The AI200 uses standard LPDDR5X memory attached to the accelerator. The AI250, due in 2027, adds Qualcomm's HBC (Hybrid Compute) near-memory architecture, which stacks compute beneath the DRAM instead of routing every read across a bus. Qualcomm says HBC delivers 133 TB/s of single-card memory bandwidth, 18 times the effective bandwidth of the AI200's standard LPDDR5X approach.

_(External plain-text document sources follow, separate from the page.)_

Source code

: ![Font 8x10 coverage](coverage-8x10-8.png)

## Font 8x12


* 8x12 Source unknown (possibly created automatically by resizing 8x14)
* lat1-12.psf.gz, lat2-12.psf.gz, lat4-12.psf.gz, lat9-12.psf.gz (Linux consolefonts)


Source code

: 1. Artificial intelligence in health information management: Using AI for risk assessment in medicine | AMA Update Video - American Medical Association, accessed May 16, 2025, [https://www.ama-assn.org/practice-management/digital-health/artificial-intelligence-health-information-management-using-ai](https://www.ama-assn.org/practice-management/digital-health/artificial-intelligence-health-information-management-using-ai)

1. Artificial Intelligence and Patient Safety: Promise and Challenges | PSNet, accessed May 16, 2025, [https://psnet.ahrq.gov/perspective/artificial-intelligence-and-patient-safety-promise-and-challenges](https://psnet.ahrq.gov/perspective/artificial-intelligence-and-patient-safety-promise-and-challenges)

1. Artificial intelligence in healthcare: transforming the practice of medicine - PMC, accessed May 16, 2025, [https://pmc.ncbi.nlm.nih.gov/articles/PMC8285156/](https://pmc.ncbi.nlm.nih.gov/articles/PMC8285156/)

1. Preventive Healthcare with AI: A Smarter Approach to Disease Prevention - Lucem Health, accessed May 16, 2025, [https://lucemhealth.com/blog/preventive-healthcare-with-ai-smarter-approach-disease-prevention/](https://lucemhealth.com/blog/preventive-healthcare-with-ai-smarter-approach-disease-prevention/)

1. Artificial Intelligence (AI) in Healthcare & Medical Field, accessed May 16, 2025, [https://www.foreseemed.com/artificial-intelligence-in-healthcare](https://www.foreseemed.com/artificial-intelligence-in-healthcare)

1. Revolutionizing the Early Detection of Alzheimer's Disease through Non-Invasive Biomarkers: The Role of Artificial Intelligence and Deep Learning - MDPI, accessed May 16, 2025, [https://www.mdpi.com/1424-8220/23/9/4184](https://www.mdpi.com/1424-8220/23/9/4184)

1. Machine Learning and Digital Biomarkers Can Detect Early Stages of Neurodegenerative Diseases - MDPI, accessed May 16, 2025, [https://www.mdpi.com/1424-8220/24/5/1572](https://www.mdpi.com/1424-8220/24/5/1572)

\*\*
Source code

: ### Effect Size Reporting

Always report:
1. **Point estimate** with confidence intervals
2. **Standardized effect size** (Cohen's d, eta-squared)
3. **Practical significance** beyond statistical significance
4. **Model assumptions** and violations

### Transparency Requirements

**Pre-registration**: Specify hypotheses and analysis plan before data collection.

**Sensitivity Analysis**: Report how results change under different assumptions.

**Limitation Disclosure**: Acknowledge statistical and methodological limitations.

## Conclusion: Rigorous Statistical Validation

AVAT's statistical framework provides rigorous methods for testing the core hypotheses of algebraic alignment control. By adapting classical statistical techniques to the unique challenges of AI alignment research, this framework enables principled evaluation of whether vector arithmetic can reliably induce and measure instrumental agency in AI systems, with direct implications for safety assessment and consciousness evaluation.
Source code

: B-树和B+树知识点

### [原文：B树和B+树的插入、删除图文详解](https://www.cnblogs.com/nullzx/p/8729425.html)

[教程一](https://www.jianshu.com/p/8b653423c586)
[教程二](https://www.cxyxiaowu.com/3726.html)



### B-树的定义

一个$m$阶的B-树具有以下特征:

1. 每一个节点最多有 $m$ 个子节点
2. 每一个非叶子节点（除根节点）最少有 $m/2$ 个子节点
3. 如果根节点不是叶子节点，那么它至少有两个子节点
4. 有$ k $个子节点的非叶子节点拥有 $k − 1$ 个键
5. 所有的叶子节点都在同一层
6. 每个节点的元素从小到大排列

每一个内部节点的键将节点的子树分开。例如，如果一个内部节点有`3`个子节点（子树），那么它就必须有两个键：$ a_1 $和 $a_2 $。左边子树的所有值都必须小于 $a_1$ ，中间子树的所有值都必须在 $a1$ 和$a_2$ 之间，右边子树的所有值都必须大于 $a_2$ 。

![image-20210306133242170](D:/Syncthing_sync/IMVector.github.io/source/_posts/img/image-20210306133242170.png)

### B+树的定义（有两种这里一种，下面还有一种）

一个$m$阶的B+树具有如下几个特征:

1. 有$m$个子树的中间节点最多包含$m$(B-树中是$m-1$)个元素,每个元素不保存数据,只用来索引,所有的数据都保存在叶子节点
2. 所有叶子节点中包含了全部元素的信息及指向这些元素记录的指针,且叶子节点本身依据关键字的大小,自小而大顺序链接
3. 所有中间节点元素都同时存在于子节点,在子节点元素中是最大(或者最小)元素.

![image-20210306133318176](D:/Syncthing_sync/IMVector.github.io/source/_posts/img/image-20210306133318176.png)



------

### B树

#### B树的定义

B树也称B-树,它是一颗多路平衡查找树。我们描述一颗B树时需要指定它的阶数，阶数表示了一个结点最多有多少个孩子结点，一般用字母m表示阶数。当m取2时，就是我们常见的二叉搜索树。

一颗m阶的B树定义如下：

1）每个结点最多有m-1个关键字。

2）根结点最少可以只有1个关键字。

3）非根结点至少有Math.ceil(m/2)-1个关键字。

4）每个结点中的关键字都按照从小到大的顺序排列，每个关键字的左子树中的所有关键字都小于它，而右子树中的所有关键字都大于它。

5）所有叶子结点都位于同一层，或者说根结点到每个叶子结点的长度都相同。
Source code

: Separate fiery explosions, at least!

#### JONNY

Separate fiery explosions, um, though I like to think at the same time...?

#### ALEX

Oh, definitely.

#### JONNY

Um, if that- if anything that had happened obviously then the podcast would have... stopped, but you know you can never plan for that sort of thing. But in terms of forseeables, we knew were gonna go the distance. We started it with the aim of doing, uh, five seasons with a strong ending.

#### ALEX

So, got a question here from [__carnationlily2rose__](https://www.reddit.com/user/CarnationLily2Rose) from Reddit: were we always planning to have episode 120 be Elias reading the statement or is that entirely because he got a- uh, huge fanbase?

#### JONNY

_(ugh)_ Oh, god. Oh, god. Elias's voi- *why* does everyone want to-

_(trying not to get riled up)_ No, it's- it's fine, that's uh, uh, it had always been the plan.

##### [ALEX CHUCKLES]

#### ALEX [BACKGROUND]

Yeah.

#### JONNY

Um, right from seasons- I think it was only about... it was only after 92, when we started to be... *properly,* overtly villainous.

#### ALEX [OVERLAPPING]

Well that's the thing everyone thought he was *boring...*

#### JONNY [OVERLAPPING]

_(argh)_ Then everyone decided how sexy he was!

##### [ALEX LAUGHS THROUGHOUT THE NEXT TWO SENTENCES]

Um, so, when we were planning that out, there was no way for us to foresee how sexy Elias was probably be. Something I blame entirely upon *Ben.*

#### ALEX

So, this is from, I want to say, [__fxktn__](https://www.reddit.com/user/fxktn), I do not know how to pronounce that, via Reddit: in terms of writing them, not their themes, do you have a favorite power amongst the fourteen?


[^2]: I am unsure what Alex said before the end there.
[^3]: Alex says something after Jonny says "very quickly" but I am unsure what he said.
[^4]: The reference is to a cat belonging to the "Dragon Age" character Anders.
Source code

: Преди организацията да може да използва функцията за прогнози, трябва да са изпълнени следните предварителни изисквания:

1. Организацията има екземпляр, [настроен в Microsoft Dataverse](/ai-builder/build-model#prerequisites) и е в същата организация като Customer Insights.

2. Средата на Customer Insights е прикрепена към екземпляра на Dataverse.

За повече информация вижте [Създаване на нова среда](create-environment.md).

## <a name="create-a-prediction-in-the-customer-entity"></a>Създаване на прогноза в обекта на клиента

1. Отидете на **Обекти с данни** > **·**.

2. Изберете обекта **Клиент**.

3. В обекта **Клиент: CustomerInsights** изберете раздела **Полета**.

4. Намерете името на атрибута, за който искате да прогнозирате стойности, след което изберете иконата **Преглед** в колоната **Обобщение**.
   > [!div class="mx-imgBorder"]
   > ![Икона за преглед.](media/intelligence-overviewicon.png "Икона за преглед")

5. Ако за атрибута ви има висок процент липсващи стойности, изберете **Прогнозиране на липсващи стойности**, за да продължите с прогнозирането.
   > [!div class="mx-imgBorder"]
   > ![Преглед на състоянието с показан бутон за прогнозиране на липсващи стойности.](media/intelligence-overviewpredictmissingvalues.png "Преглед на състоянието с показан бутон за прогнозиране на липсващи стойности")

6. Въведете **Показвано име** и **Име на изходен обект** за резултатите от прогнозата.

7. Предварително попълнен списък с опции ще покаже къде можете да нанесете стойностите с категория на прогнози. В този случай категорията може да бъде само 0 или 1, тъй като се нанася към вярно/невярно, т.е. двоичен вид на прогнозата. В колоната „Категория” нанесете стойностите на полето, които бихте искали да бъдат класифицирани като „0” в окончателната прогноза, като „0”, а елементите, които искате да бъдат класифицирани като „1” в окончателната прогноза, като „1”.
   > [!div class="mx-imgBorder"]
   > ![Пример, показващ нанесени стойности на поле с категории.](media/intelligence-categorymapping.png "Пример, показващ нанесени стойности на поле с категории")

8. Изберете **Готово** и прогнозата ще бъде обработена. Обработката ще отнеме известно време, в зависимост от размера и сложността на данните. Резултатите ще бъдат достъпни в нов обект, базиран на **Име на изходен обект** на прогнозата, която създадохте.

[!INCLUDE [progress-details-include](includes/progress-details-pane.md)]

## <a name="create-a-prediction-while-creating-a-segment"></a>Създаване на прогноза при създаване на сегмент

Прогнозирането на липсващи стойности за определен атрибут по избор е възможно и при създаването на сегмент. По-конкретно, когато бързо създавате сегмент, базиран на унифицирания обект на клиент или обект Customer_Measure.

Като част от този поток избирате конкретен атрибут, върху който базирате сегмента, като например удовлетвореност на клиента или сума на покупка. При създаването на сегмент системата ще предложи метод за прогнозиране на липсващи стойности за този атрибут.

The AI200 ships with 768GB of LPDDR5X per card, roughly 10 times the H100 SXM5's 80GB of HBM3 and about 4 times a B200's 192GB of HBM3e. The tradeoff is bandwidth: HBM3 and HBM3e run substantially faster than LPDDR5X, so the AI200 trades raw throughput for the ability to hold far larger models, or far more concurrent context, on a single card without splitting across GPUs.
No. The AI200 and AI250 are inference-only accelerators built on Qualcomm's Hexagon NPU. They do not target training workloads. NVIDIA's H100, H200, and B200 are general-purpose GPUs that run training, fine-tuning, and inference on the same CUDA stack. Qualcomm is explicitly not competing on training, which narrows the AI200's addressable use case to memory-bound LLM serving.
Saudi AI venture Humain signed on as the first named customer, targeting 200 megawatts of AI200 and AI250 deployment starting in 2026 to power its ALLaM models and enterprise and government workloads. Separately, Microsoft confirmed Azure will deploy Qualcomm's HBC platform, and Meta committed to a multi-generation deal for Qualcomm's Dragonfly C1000 server CPU, though the Meta deal is for the CPU, not the AI200 or AI250 inference accelerator.